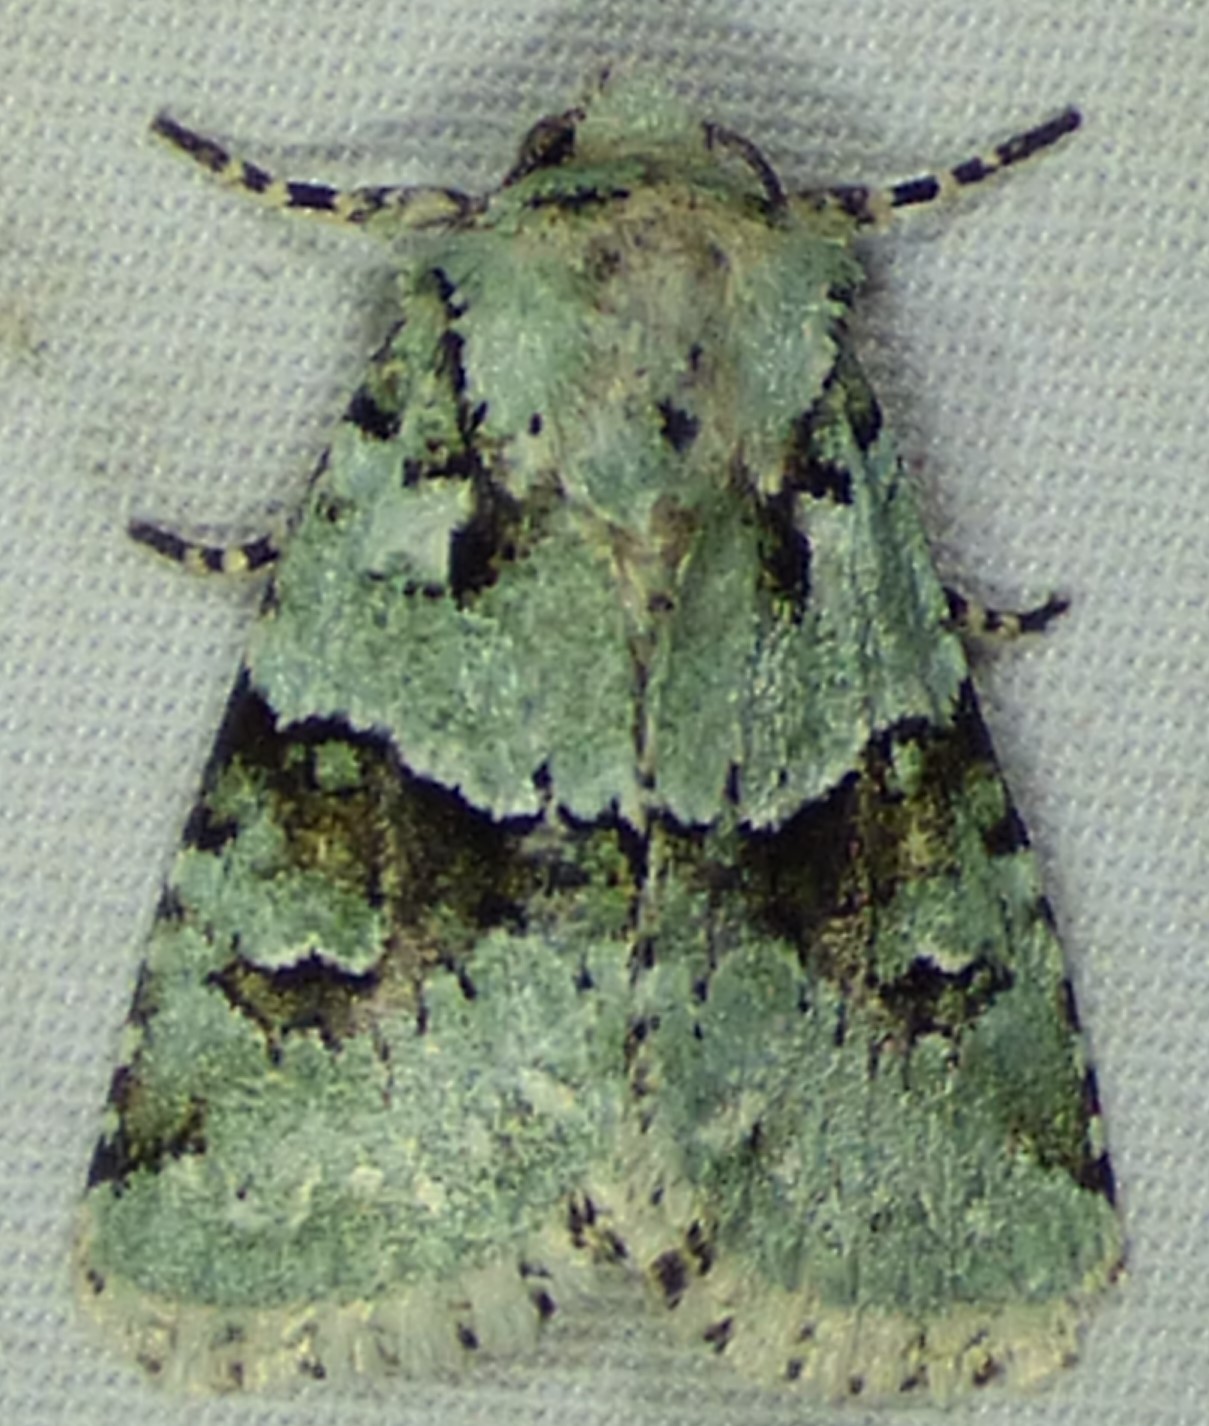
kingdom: Animalia
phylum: Arthropoda
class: Insecta
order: Lepidoptera
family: Noctuidae
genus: Lacinipolia
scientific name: Lacinipolia implicata
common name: Implicit arches
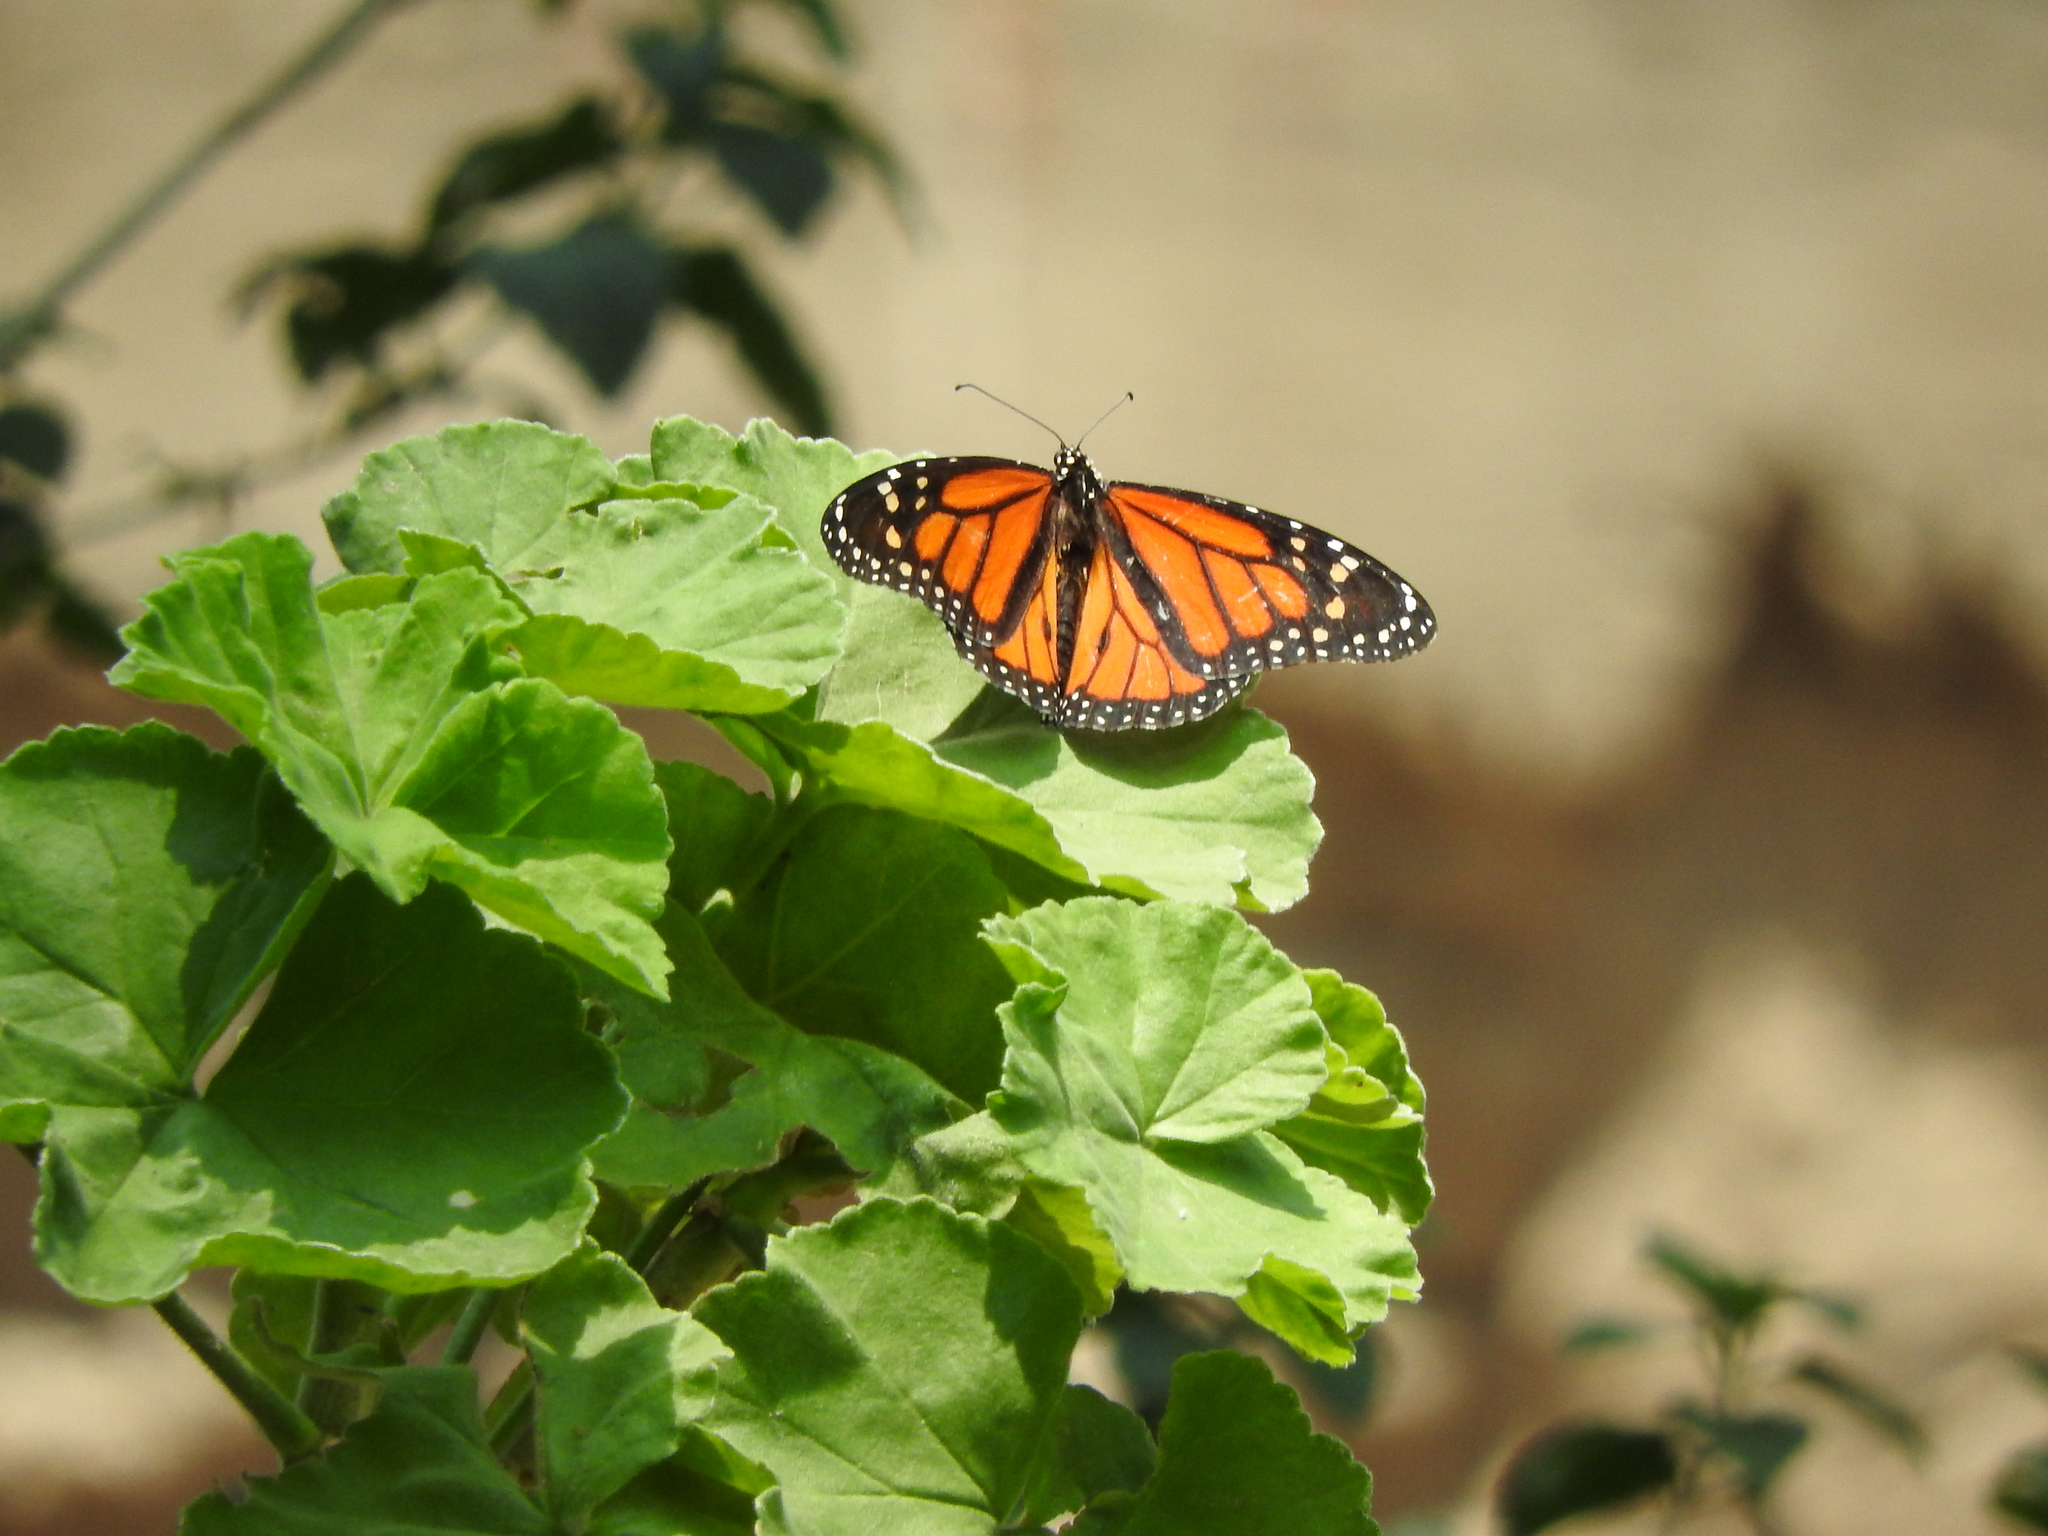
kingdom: Animalia
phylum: Arthropoda
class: Insecta
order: Lepidoptera
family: Nymphalidae
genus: Danaus
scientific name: Danaus plexippus
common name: Monarch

□ □ □

- **TO DO**
Reproduce the data word for word, starting at the line that contains "common name: Implicit arches" and ending with the last line of the data, both included. Omit the pictures.

- **PROBLEM SOLUTION**
common name: Implicit arches
kingdom: Animalia
phylum: Arthropoda
class: Insecta
order: Lepidoptera
family: Nymphalidae
genus: Danaus
scientific name: Danaus plexippus
common name: Monarch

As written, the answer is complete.